Macy once asked a doctor at a party why he and his fellow physicians routinely prescribed a larger number of pills than necessary. Speaking under the influence of “the truth serum of beer,” he admitted, because they didn’t want to be bothered by calls on the weekend.

Tess Henry, then a teenager, went to urgent care for acute bronchitis. She got two 30-day prescriptions, one for a cough syrup with codeine, and another a pain killer that contained an opioid for sore throat. When she’d finished taking the drugs, she started to have diarrhea and felt nauseous. She didn’t know it , but she was feeling the results of withdrawal. She was dopesick. Through a connection at the restaurant where she worked, she got more pills. 

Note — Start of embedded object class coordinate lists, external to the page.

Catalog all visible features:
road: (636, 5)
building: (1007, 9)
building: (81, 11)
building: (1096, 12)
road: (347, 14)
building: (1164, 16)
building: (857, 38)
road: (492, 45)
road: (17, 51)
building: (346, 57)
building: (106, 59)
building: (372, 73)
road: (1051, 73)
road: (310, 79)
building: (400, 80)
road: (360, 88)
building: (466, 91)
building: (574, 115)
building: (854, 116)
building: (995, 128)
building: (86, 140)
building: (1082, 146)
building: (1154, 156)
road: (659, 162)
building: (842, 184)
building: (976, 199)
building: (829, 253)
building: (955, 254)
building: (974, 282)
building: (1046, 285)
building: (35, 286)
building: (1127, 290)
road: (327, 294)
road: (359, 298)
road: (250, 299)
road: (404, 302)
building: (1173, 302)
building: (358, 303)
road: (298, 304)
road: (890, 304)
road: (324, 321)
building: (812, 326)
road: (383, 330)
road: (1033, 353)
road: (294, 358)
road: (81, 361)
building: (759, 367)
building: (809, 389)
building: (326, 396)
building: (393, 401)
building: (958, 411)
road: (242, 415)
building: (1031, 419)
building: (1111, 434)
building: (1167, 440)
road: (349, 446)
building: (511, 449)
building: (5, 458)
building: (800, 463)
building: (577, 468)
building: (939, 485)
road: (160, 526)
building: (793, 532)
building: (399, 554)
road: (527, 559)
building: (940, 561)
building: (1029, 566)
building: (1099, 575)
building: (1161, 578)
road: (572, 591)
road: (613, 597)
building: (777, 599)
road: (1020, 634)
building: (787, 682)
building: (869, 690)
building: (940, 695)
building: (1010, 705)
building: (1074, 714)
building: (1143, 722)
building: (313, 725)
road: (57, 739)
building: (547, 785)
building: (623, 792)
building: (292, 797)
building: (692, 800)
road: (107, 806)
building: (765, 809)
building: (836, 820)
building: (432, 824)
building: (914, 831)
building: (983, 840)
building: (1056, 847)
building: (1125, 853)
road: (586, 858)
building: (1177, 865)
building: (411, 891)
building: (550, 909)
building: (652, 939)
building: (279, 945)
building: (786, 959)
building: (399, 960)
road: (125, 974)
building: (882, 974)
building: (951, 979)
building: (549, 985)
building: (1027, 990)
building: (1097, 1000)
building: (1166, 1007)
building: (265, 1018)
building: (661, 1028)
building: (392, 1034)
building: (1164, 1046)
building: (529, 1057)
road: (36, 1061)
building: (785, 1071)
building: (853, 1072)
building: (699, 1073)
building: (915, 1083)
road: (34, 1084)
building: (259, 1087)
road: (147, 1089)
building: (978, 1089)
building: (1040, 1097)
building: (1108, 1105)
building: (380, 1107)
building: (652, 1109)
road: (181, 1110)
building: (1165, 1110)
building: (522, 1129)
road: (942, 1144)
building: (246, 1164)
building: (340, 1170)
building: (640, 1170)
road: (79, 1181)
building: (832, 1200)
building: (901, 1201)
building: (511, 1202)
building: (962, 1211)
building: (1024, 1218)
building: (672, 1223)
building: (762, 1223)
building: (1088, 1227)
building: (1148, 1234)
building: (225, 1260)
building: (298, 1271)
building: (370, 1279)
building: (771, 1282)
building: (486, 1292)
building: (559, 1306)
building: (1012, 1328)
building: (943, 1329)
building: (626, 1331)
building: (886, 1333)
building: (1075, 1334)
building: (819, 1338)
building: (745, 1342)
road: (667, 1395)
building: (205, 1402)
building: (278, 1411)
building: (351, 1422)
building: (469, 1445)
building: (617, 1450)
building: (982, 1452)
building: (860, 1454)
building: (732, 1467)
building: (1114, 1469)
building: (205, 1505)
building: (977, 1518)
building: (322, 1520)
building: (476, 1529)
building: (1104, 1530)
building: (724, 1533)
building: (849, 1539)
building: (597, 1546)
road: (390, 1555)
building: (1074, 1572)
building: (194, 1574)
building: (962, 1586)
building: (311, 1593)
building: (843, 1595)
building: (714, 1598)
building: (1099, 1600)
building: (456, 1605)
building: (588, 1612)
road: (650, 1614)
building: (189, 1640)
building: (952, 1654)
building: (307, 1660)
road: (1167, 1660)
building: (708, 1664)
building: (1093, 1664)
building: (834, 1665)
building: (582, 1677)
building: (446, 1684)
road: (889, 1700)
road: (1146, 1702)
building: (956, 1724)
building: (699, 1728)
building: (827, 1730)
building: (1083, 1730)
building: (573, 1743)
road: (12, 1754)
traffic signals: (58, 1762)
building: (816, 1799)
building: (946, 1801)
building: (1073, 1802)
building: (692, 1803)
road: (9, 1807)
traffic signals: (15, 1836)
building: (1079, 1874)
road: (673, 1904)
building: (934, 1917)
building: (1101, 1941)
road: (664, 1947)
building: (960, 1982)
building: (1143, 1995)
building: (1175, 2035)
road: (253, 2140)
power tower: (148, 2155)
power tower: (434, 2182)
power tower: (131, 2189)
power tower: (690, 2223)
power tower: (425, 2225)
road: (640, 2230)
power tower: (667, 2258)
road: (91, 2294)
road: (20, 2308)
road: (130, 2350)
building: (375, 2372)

This started a spiral downward. She had a son, and lost custody of that child because of her addiction. She’d been hooked for three years, when Macy met her in 2015.

She turned to prostitution and was homeless. She desperately wanted to kick the habit, and just when she was headed home to Virginia from Las Vegas for another attempt, she disappeared. A homeless man foraging in a dump found her body.

Macy wore a necklace that was given to her by Tess’ mother. On it were symbols of what she loved in a life, her son, poetry, rescue dogs, and the tree of life symbol. Tess had a tree of life tattooed on her back. That’s how they identified her body.